As 2012 started with almost two years of a mounting European sovereign debt crisis and the contagion passing from Greece to Ireland, on to Portugal, and back to Greece, the global market outlook for the year appears not only skeptical and alarmed, but also optimistic. This is because, each of these countries was forced to accept a loss of market access and help from external authorities.
In this context, the report has reviewed the fundamental change in European policymaking towards radical reforms. This hard-line approach is evident in each move being made by the European Financial Stability Facility.
Interestingly, the reforms have raised a sense of optimism to the point that experts have started assuming the European crisis converting into an opportunity. One review in the report says, “While further European equity market volatility seems inevitable to us, our view is that buying a share in a large, well-managed blue chip European company is buying truly global exposure at a European discount. Furthermore, we believe that markets are not the same thing as economies. For example, a large number of European companies currently enjoy rates of borrowing far below that of their domestic banks, and, in some cases, even their sovereigns.”
European policymakers are also being expected to work out their debt problem through a combination of solutions, which involve: a fast-track fiscal union pact, vast ECB intervention, further IMF assistance, implementation of EFSF-backed funding and introduction of Eurozone-wide government bonds.
Simultaneously, the report cautions global investors that they should prepare for an extended period of slow economic growth, low investment returns and elevated volatility in financial markets. These negative trends can be countered through accommodative policies to weaken the effects of prevalent deleveraging and capturing investor sentiments.
For reliable market stability, the Global Market Outlook report for 2012 also takes into account the Eastern promise of Asian and other developing world economies, which have been viewed as the world’s growth engines for many years.
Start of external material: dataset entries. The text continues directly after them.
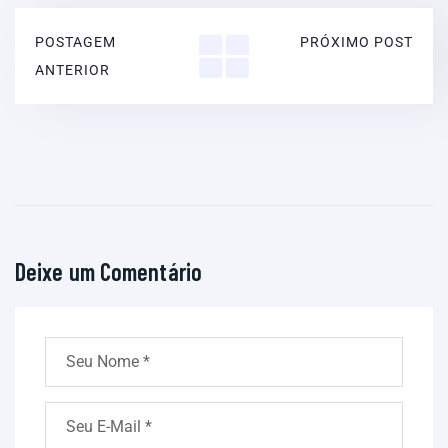
POSTAGEM
PRÓXIMO POST
ANTERIOR
Deixe um Comentário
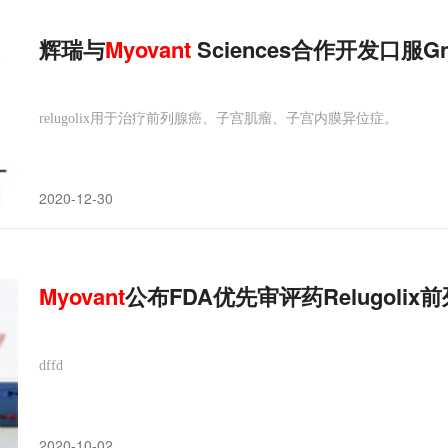
辉瑞与
Myovant
Sciences合作开发口
relugolix用于治疗前列腺癌、子宫肌瘤、子宫内膜异位症。
2020-12-30
Myovant
公布FDA优先审评药Relugoli
dffd
2020-10-02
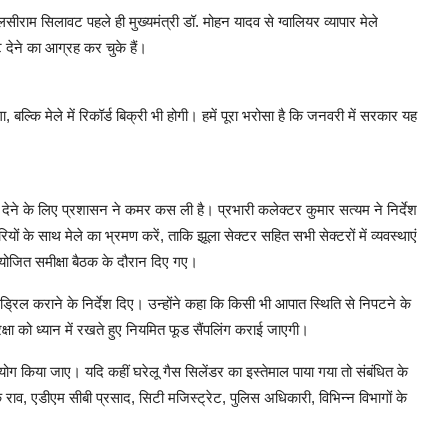
लसीराम सिलावट पहले ही मुख्यमंत्री डॉ. मोहन यादव से ग्वालियर व्यापार मेले
देने का आग्रह कर चुके हैं।
 बल्कि मेले में रिकॉर्ड बिक्री भी होगी। हमें पूरा भरोसा है कि जनवरी में सरकार यह
हौल देने के लिए प्रशासन ने कमर कस ली है। प्रभारी कलेक्टर कुमार सत्यम ने निर्देश
ों के साथ मेले का भ्रमण करें, ताकि झूला सेक्टर सहित सभी सेक्टरों में व्यवस्थाएं
 आयोजित समीक्षा बैठक के दौरान दिए गए।
ाकड्रिल कराने के निर्देश दिए। उन्होंने कहा कि किसी भी आपात स्थिति से निपटने के
ुरक्षा को ध्यान में रखते हुए नियमित फूड सैंपलिंग कराई जाएगी।
 उपयोग किया जाए। यदि कहीं घरेलू गैस सिलेंडर का इस्तेमाल पाया गया तो संबंधित के
ाव, एडीएम सीबी प्रसाद, सिटी मजिस्ट्रेट, पुलिस अधिकारी, विभिन्न विभागों के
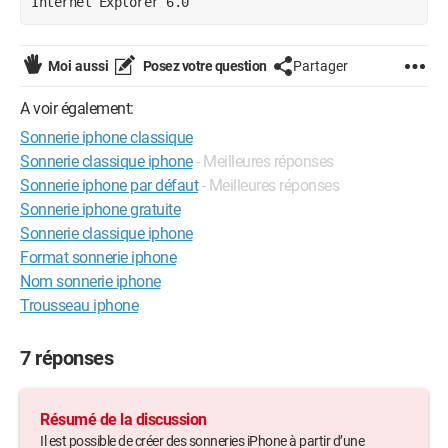
Internet Explorer 6.0
Moi aussi
Posez votre question
Partager
A voir également:
Sonnerie iphone classique
Sonnerie classique iphone
- Meilleures réponses
Sonnerie iphone par défaut
- Meilleures réponses
Sonnerie iphone gratuite
Sonnerie classique iphone
Format sonnerie iphone
Nom sonnerie iphone
Trousseau iphone
7 réponses
Résumé de la discussion
Il est possible de créer des sonneries iPhone à partir d’une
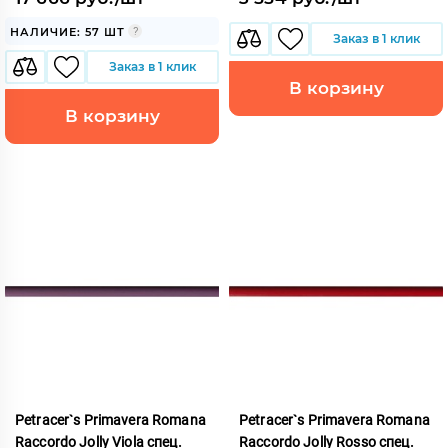
НАЛИЧИЕ: 57 ШТ
Заказ в 1 клик
Заказ в 1 клик
В корзину
В корзину
Petracer`s Primavera Romana
Petracer`s Primavera Romana
Raccordo Jolly Viola спец.
Raccordo Jolly Rosso спец.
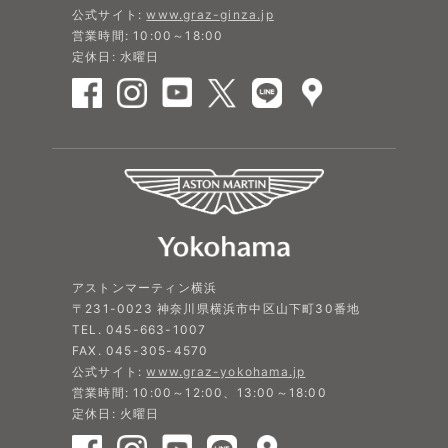
公式サイト:
www.graz-ginza.jp
営業時間: 10:00～18:00
定休日: 水曜日
アストンマーティン横浜
〒231-0023 神奈川県横浜市中区山下町30番地
TEL. 045-663-1007
FAX. 045-305-4570
公式サイト:
www.graz-yokohama.jp
営業時間: 10:00～12:00、13:00～18:00
定休日: 火曜日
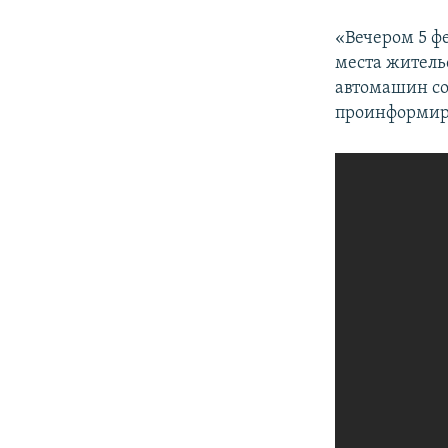
«Вечером 5 ф
места жительс
автомашин со
проинформир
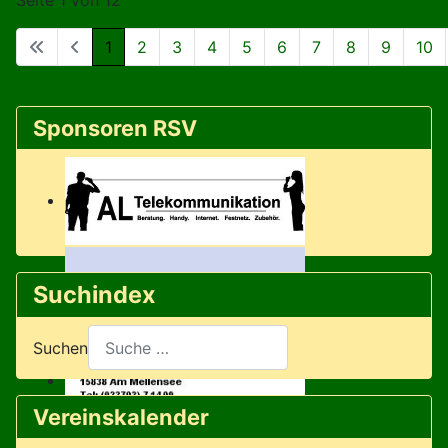
Seite 1 von 12
1
2
3
4
5
6
7
8
9
10
Sponsoren RSV
Suchindex
Suchen
Vereinskalender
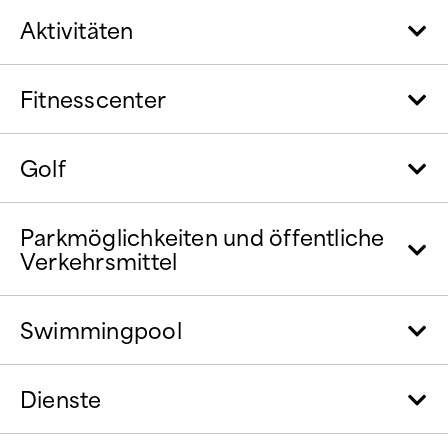
Aktivitäten
Fitnesscenter
Golf
Parkmöglichkeiten und öffentliche
Verkehrsmittel
Swimmingpool
Dienste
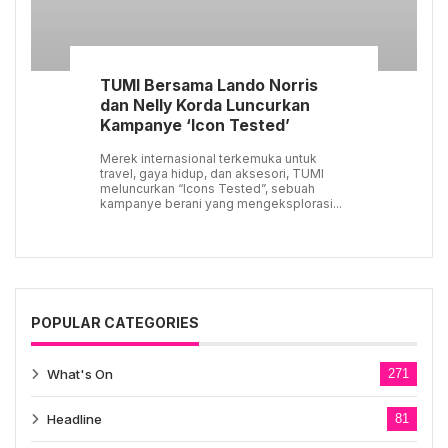
TUMI Bersama Lando Norris
dan Nelly Korda Luncurkan
Kampanye ‘Icon Tested’
Merek internasional terkemuka untuk
travel, gaya hidup, dan aksesori, TUMI
meluncurkan “Icons Tested”, sebuah
kampanye berani yang mengeksplorasi...
POPULAR CATEGORIES
What's On
271
Headline
81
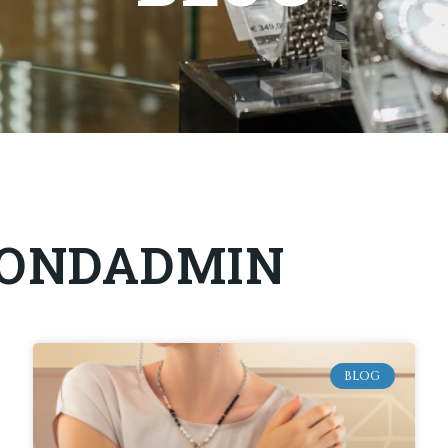
ONDADMIN
BLOG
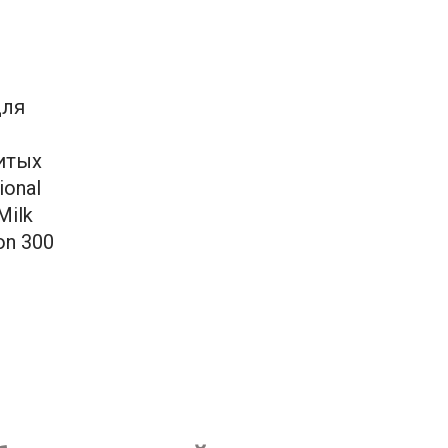
для
итых
ional
Milk
on 300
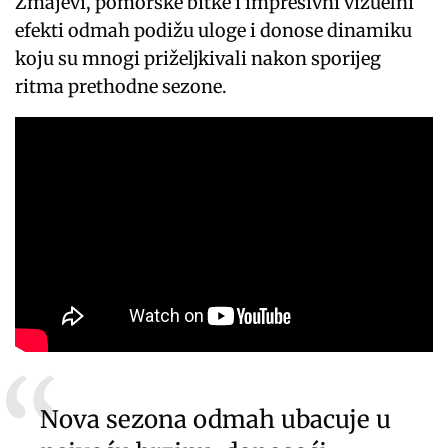
Zmajevi, pomorske bitke i impresivni vizuelni
efekti odmah podižu uloge i donose dinamiku
koju su mnogi priželjkivali nakon sporijeg
ritma prethodne sezone.
Nova sezona odmah ubacuje u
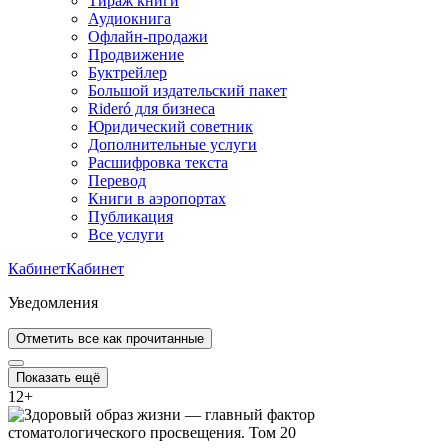
Тираж книги
Аудиокнига
Офлайн-продажи
Продвижение
Буктрейлер
Большой издательский пакет
Rideró для бизнеса
Юридический советник
Дополнительные услуги
Расшифровка текста
Перевод
Книги в аэропортах
Публикация
Все услуги
Кабинет
Кабинет
Уведомления
Отметить все как прочитанные
Показать ещё
12
+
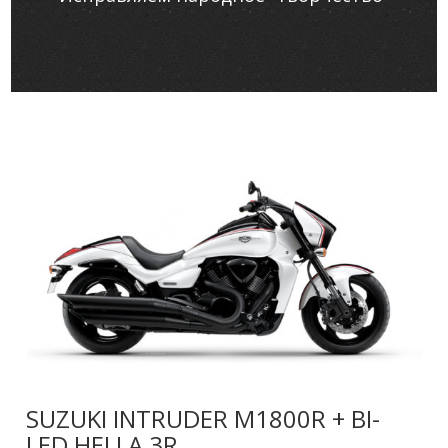
SUZUKI INTRUDER M1800R + BI-
LED HELLA 3R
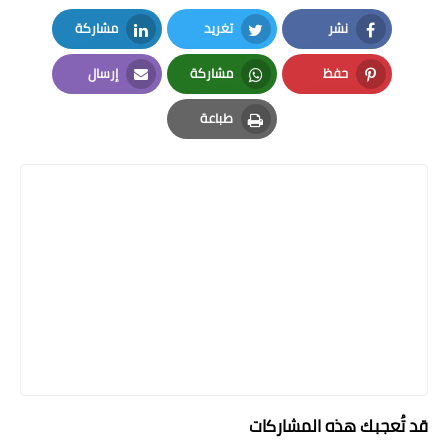
نشر
تغريد
مشاركة
LinkedIn
Twitter
Facebook
حفظ
مشاركة
إرسال
Email
Whatsapp
Pinterest
طباعة
Print
قد تُعجبك هذه المشاركات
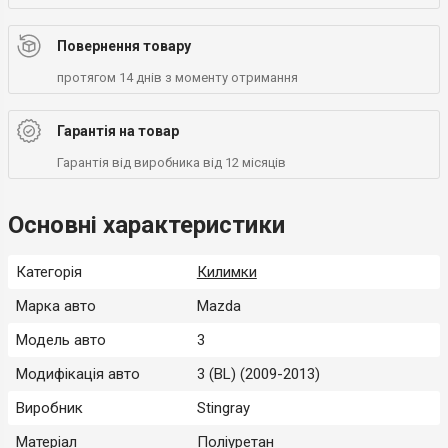
Повернення товару
протягом 14 днів з моменту отримання
Гарантія на товар
Гарантія від виробника від 12 місяців
Основні характеристики
Категорія
Килимки
Марка авто
Mazda
Модель авто
3
Модифікація авто
3 (BL) (2009-2013)
Виробник
Stingray
Матеріал
Поліуретан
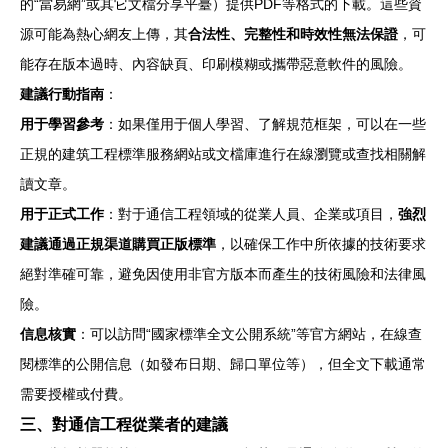
的“當易網”或其它文檔分享平臺）提供PDF等格式的下載。這些資
源可能為熱心網友上傳，其
合法性、完整性和時效性無法保證
，可
能存在版本過時、內容缺頁、印刷模糊或攜帶惡意軟件的風險。
建議行動指南
：
用于學習參考
：如果僅用于個人學習、了解規范框架，可以在一些
正規的建筑工程標準服務網站或文檔庫進行在線瀏覽或查找相關解
讀文章。
用于正式工作
：對于通信工程領域的從業人員、企業或項目，
強烈
建議通過正規渠道購買正版標準
，以確保工作中所依據的技術要求
絕對準確可靠，避免因使用非官方版本而產生的技術風險和法律風
險。
信息核實
：可以訪問“國家標準全文公開系統”等官方網站，在線查
閱標準的公開信息（如發布日期、歸口單位等），但全文下載通常
需要授權或付費。
三、對通信工程從業者的建議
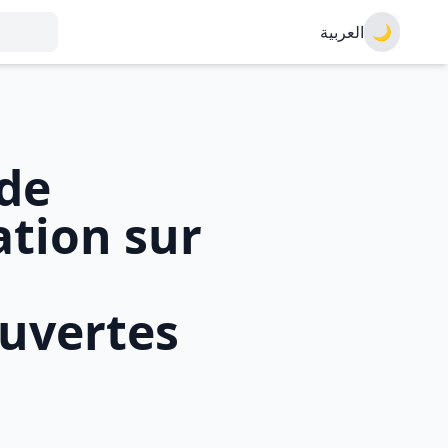
العربية
🌙
de
tion sur
Ouvertes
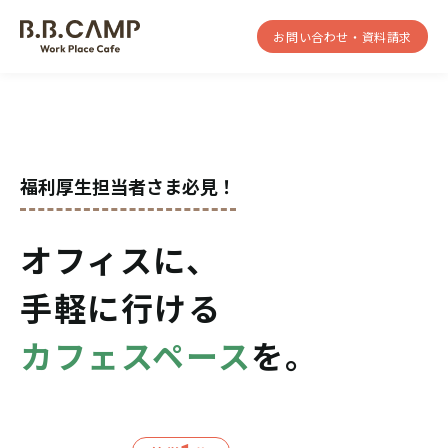
お問い合わせ・資料請求
福利厚生担当者さま必見！
オフィスに、
手軽に行ける
カフェスペース
を。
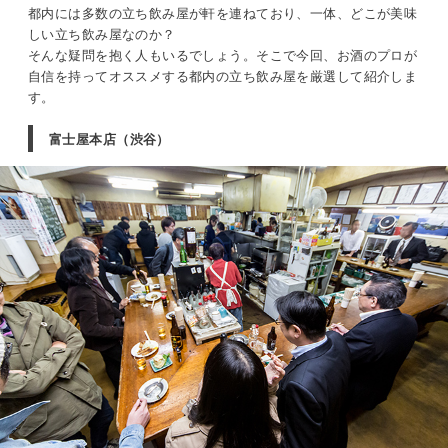
都内には多数の立ち飲み屋が軒を連ねており、一体、どこが美味
しい立ち飲み屋なのか？
そんな疑問を抱く人もいるでしょう。そこで今回、お酒のプロが
自信を持ってオススメする都内の立ち飲み屋を厳選して紹介しま
す。
富士屋本店（渋谷）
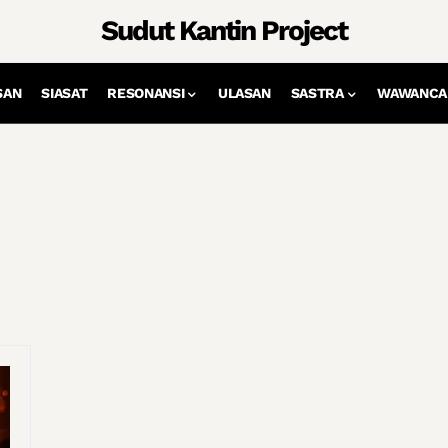
Sudut Kantin Project
SAN
SIASAT
RESONANSI
ULASAN
SASTRA
WAWANCA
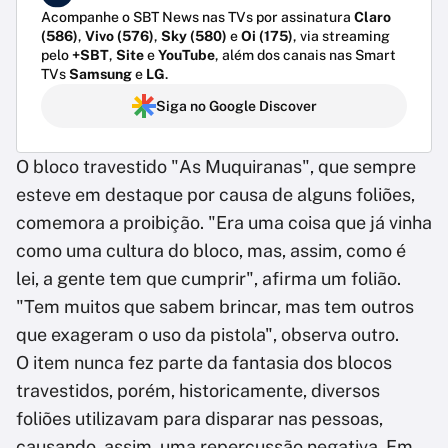
Acompanhe o SBT News nas TVs por assinatura
Claro
(586)
,
Vivo (576)
,
Sky (580)
e
Oi (175)
, via streaming
pelo
+SBT
,
Site
e
YouTube
, além dos canais nas Smart
TVs
Samsung
e
LG
.
Siga no Google Discover
O bloco travestido "As Muquiranas", que sempre
esteve em destaque por causa de alguns foliões,
comemora a proibição. "Era uma coisa que já vinha
como uma cultura do bloco, mas, assim, como é
lei, a gente tem que cumprir", afirma um folião.
"Tem muitos que sabem brincar, mas tem outros
que exageram o uso da pistola", observa outro.
O item nunca fez parte da fantasia dos blocos
travestidos, porém, historicamente, diversos
foliões utilizavam para disparar nas pessoas,
causando, assim, uma repercussão negativa. Em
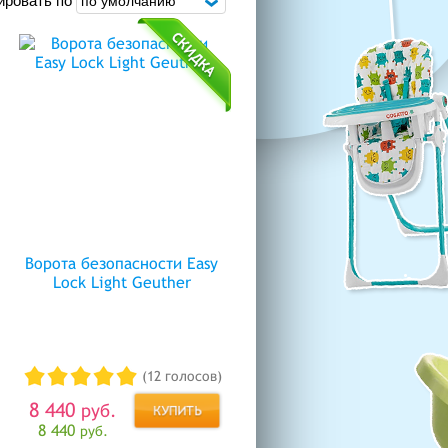
ировать по
Ворота безопасности Easy
Lock Light Geuther
(12 голосов)
8 440
руб.
8 440
руб.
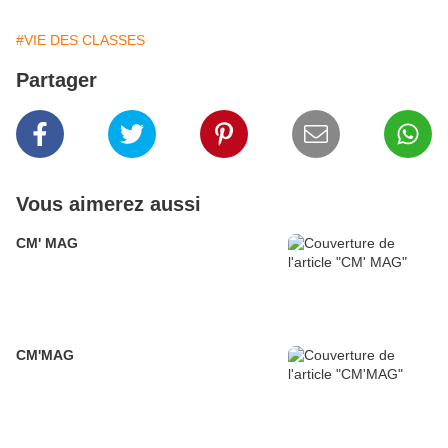
#VIE DES CLASSES
Partager
Vous aimerez aussi
CM' MAG
CM'MAG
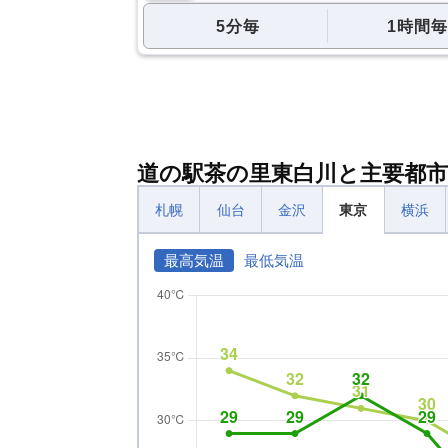
5分毎
1時間毎
道の駅茶の里東白川と主要都市
札幌
仙台
金沢
東京
横浜
最高気温
最低気温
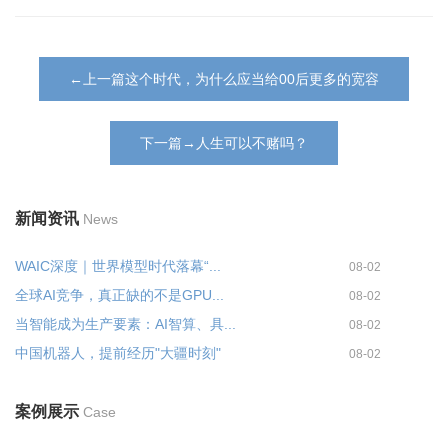
←上一篇这个时代，为什么应当给00后更多的宽容
下一篇→人生可以不赌吗？
新闻资讯
News
WAIC深度｜世界模型时代落幕“...
08-02
全球AI竞争，真正缺的不是GPU...
08-02
当智能成为生产要素：AI智算、具...
08-02
中国机器人，提前经历"大疆时刻"
08-02
案例展示
Case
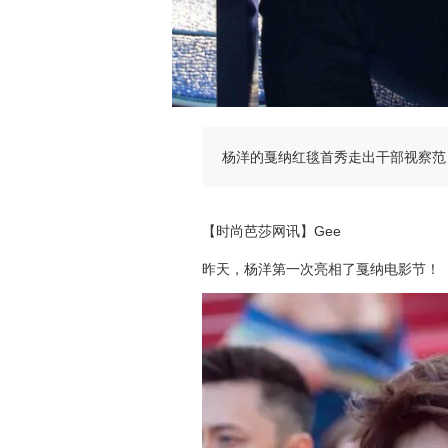
杨洋的戛纳红毯首秀走出干部视察范
【时尚芭莎网讯】Gee
昨天，杨洋第一次亮相了戛纳电影节！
The Asian economies have established a longer-term case for rising living standards in relation to the developed Western economies.
However, the report has criticized the global realignment of the East as likely to be highly volatile. It reasons that the rebalancing of domestic economies is difficult, while much of the adjustment is likely to occur through changes in the value of currencies. Moreover, much of the developing world’s industrial base still depends on demand in the “rich” West. The report negates the idea that either developing world economies or their capital markets can decouple from the developed world’s trends for any extended period.
The report suggests an investment outlook that the best opportunities are to be found in high quality dividend-paying equities that have growth potential and incorporate debt markets. It favours strong business franchises in classically defensive sectors such as healthcare, telecom and non-cyclical consumer areas such as food producers.
We are also identifying strong franchises with attractive characteristics in areas such as the technology sector and among agriculture related stocks. Importantly, gold may provide a hedge against monetary debasement.
Among all these messages, the report sends an important message to the investors to assume more risk but also distinguish market-to-market volatility from the genuine risk of suffering a permanent diminution of value. It is assumed that the thematic approach and investment process suggested by the Global Market Outlook report for 2012 will help navigate through risks hovering over the global market in the year ahead.